Nathaniel Broadway, 26, pleaded guilty in October to two counts of second-degree murder before jury selection was to begin in his trial. Circuit Judge Allen Schwait sentenced Broadway to two 50-year sentences, but suspended all but 30 years of the concurrent sentences with five years’ supervised probation.

The mother of the children, Sierra Swann, 17, was sentenced to 30 years with all but 15 years suspended and five years’ probation. Swann had pleaded guilty to two counts of child abuse resulting in death and agreed to testify against Broadway.

The teenager lived with her infant daughters and their father in an abandoned house with no electricity or plumbing.

The month-old twins were found dead in May 2004.


Owner of 143 guns sentenced to jail

A man who had 143 guns in his home was sentenced to 18 months in jail for illegally selling and possessing firearms.

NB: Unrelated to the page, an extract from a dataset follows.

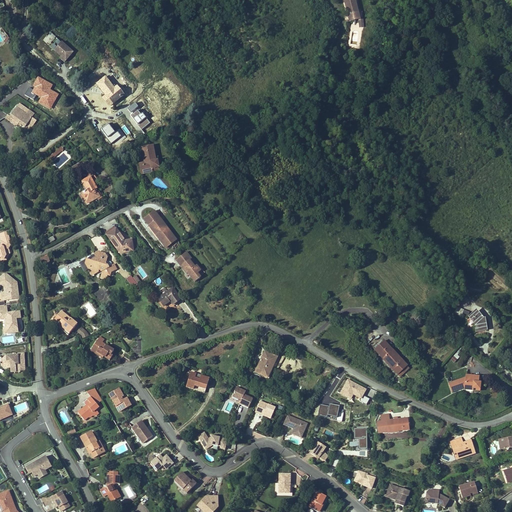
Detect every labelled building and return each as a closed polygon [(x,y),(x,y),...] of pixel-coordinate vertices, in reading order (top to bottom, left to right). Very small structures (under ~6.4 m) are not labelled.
[(344,0),(349,20),(356,19),(360,18),(363,18),(362,12),(359,12),(355,0),(344,0)] [(49,45),(56,36),(51,32),(43,40),(49,45)] [(49,44),(53,49),(61,42),(58,38),(53,43),(52,42),(49,44)] [(73,52),(62,42),(54,50),(61,57),(66,61),(73,52)] [(113,104),(124,95),(118,87),(115,90),(108,82),(106,78),(98,84),(113,104)] [(118,87),(111,79),(108,82),(115,90),(118,87)] [(26,115),(16,108),(10,117),(1,111),(0,111),(0,121),(5,118),(17,127),(20,123),(25,128),(32,117),(27,114),(26,115)] [(99,126),(94,118),(89,121),(95,129),(99,126)] [(159,168),(158,160),(156,161),(153,146),(142,148),(145,163),(143,163),(144,171),(152,169),(153,172),(159,171),(158,168),(159,168)] [(60,149),(52,156),(54,158),(62,151),(60,149)] [(144,171),(143,163),(140,164),(142,174),(153,172),(152,169),(144,171)] [(87,175),(89,179),(90,177),(93,182),(96,180),(92,172),(87,175)] [(89,179),(82,182),(87,191),(82,195),(83,194),(85,198),(84,199),(87,204),(98,198),(96,194),(98,193),(95,189),(97,188),(93,182),(90,177),(89,179)] [(174,237),(154,211),(144,219),(149,226),(152,224),(160,235),(158,237),(164,245),(174,237)] [(160,235),(152,224),(149,226),(158,237),(160,235)] [(133,251),(132,240),(125,241),(116,229),(107,235),(120,253),(133,251)] [(9,253),(7,246),(10,245),(11,244),(7,232),(0,234),(0,237),(2,243),(1,245),(0,245),(0,258),(2,261),(6,260),(9,253)] [(166,248),(176,240),(174,237),(164,245),(166,248)] [(116,269),(114,264),(113,265),(111,262),(106,261),(108,258),(105,254),(99,252),(95,254),(97,258),(92,261),(87,259),(86,264),(81,266),(84,272),(89,270),(92,275),(98,272),(98,270),(100,270),(103,272),(101,278),(106,279),(108,275),(110,276),(111,272),(116,269)] [(201,271),(196,266),(195,267),(189,260),(191,259),(186,252),(176,260),(181,266),(184,265),(186,268),(184,270),(187,273),(188,273),(195,282),(201,278),(200,277),(197,274),(199,272),(201,271)] [(50,265),(49,257),(44,258),(41,259),(43,266),(46,269),(50,265)] [(18,291),(17,286),(16,286),(16,283),(17,282),(6,274),(3,275),(0,278),(0,284),(4,287),(6,288),(7,293),(5,293),(6,300),(17,298),(16,291),(18,291)] [(139,287),(131,276),(127,279),(135,291),(139,287)] [(173,289),(157,300),(165,312),(178,303),(177,302),(181,300),(173,289)] [(462,314),(464,310),(458,307),(457,307),(454,314),(461,317),(462,314)] [(21,325),(18,323),(17,318),(21,317),(20,311),(8,313),(8,310),(0,310),(0,318),(5,318),(6,318),(7,320),(5,321),(6,327),(8,327),(9,333),(19,332),(21,328),(21,325)] [(74,328),(77,324),(61,311),(54,320),(59,323),(58,324),(63,328),(64,327),(66,329),(66,330),(70,334),(74,328)] [(486,324),(485,319),(482,319),(476,312),(472,315),(471,315),(470,318),(473,321),(474,321),(475,322),(474,323),(475,323),(475,324),(476,324),(476,325),(475,325),(476,331),(480,330),(480,331),(485,330),(484,324),(486,324)] [(403,332),(388,315),(385,318),(400,335),(403,332)] [(83,329),(77,324),(74,328),(82,335),(86,332),(83,329)] [(407,366),(384,340),(374,349),(398,374),(406,366),(407,366)] [(111,355),(114,350),(102,343),(101,344),(97,341),(92,349),(104,357),(110,360),(113,356),(111,355)] [(104,357),(92,349),(91,351),(103,358),(104,357)] [(273,370),(278,358),(264,352),(255,372),(267,378),(271,369),(273,370)] [(12,368),(12,373),(17,372),(17,370),(21,370),(21,371),(26,371),(25,354),(19,354),(19,356),(17,356),(17,357),(15,357),(15,356),(8,356),(8,362),(7,363),(8,368),(12,368)] [(400,376),(408,369),(406,366),(398,374),(400,376)] [(205,393),(209,378),(191,373),(186,387),(205,393)] [(393,380),(386,373),(384,375),(390,382),(393,380)] [(480,389),(480,383),(478,383),(479,377),(466,375),(466,378),(449,384),(452,390),(465,386),(473,387),(473,388),(480,389)] [(361,398),(366,389),(347,378),(339,393),(350,399),(353,394),(361,398)] [(249,408),(253,398),(244,394),(246,391),(237,387),(233,397),(240,400),(240,399),(242,399),(241,400),(240,404),(249,408)] [(96,410),(99,407),(97,404),(102,400),(95,388),(87,392),(91,397),(85,403),(87,405),(85,407),(86,409),(85,410),(83,408),(78,412),(82,417),(89,417),(90,417),(92,415),(96,415),(99,413),(96,410)] [(119,412),(131,405),(127,398),(125,399),(123,400),(122,398),(124,397),(119,388),(109,394),(119,412)] [(362,395),(360,402),(367,404),(369,398),(362,395)] [(271,418),(276,408),(260,401),(255,412),(264,416),(264,414),(271,418)] [(330,405),(321,404),(319,416),(338,419),(340,405),(330,403),(330,405)] [(9,404),(0,407),(0,420),(14,415),(9,404)] [(409,430),(407,419),(389,420),(389,414),(381,415),(382,421),(378,422),(378,430),(389,429),(389,432),(409,430)] [(301,438),(306,426),(301,424),(302,422),(288,415),(284,425),(292,428),(293,427),(294,428),(295,429),(294,431),(293,431),(292,434),(301,438)] [(153,437),(141,421),(132,427),(143,443),(153,437)] [(352,428),(352,445),(356,445),(356,450),(367,450),(367,428),(352,428)] [(105,452),(98,439),(96,440),(91,432),(81,438),(86,448),(88,447),(91,453),(94,458),(105,452)] [(209,438),(204,432),(203,433),(207,439),(210,440),(212,439),(211,438),(211,437),(209,438)] [(226,446),(228,439),(212,436),(211,437),(211,438),(212,439),(210,440),(207,439),(203,433),(198,436),(206,449),(213,445),(222,447),(226,446)] [(511,436),(498,439),(500,450),(511,447),(511,436)] [(324,451),(326,447),(318,442),(319,441),(314,438),(309,448),(312,450),(311,453),(316,457),(317,455),(319,456),(319,457),(325,461),(328,457),(324,451)] [(475,452),(471,440),(463,443),(461,443),(459,438),(451,441),(455,455),(460,454),(461,457),(475,452)] [(167,468),(173,463),(167,455),(163,458),(162,457),(158,459),(157,458),(151,462),(157,470),(163,465),(164,466),(165,465),(167,468)] [(45,470),(52,467),(46,456),(26,468),(28,472),(30,470),(32,472),(34,477),(38,474),(39,476),(46,472),(45,470)] [(511,467),(503,471),(507,481),(511,479),(511,467)] [(119,484),(119,476),(119,472),(108,472),(108,475),(107,485),(108,485),(108,487),(107,487),(105,488),(104,488),(100,490),(104,497),(110,494),(113,501),(121,497),(116,489),(114,489),(113,488),(113,485),(116,484),(119,484)] [(197,484),(192,480),(191,481),(182,472),(174,481),(183,489),(185,488),(189,492),(197,484)] [(372,489),(375,478),(367,475),(368,474),(363,472),(362,475),(358,473),(355,481),(361,483),(364,484),(363,485),(363,486),(372,489)] [(289,493),(290,484),(290,474),(280,474),(279,493),(289,493)] [(477,491),(474,482),(459,487),(462,498),(471,495),(470,494),(477,491)] [(408,497),(410,491),(390,485),(388,490),(390,490),(388,497),(396,500),(395,501),(398,502),(397,505),(403,507),(407,496),(408,497)] [(455,500),(451,490),(446,492),(449,500),(455,500)] [(15,506),(9,491),(0,494),(0,504),(3,511),(14,511),(12,507),(15,506)] [(70,507),(61,492),(51,497),(53,502),(55,501),(58,506),(61,511),(70,507)] [(317,511),(326,497),(317,492),(309,507),(317,511)] [(445,502),(447,498),(439,494),(426,492),(425,503),(434,503),(434,501),(438,502),(437,504),(445,508),(447,504),(445,502)] [(213,511),(218,507),(218,496),(209,497),(209,499),(206,499),(205,498),(197,506),(203,511),(210,511),(211,511),(212,511),(213,511)]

David R. Vaisman, 46, of Adamstown, was sentenced Tuesday in Frederick County Circuit Court after pleading guilty to four misdemeanors. In return for his guilty plea, prosecutors dropped 20 other counts.

Vaisman was ordered to serve his sentence in the Frederick County jail, but he could get 8 more years in state prison if he violates conditions of three years’ supervised probation after his release.

Police seized the weapons at Vaisman’s home in April 2005.



Metro station to close for major track work

Metro maintenance crews plan to do major track work around the Blue Line’s Arlington Cemetery station beginning tomorrow night.

The station will be closed from 8 p.m. tomorrow through midnight Monday, a federal holiday, Metro officials said. Metro is adding special service on the Blue, Orange and Yellow lines as an alternative to regular Blue Line service.

Shuttle buses will be available from Arlington Cemetery station throughout the shutdown.

Blue Line trains will operate between Franconia-Springfield and Mount Vernon Square. Some Orange Line trains will serve portions of the Blue Line in Prince George’s County, including Largo Town Center. And Yellow Line trains will run from Huntington in Virginia to Greenbelt in Maryland.

Track workers are replacing a switch, and they expect to complete the work before commuter service opens Tuesday morning.



Man who fell at GMU committed suicide

A Fairfax man committed suicide by jumping from the top floor of the George Mason University student center Tuesday, university officials said. He fell three stories to an open indoor courtyard.

The man was identified as Martin Klapproth, 26. He had been enrolled as an undergraduate in the fall but was not enrolled for the upcoming semester, university spokesman Daniel Walsch said.

Mr. Klapproth was pronounced dead at a hospital. University police and the state medical examiner ruled the death a suicide, Mr. Walsch said.

The suicide occurred about noon Tuesday in the 11-year-old Johnson Center, which houses the library, dining areas and a bookstore. Although school is not in session, the building was crowded with people preparing for the start of classes.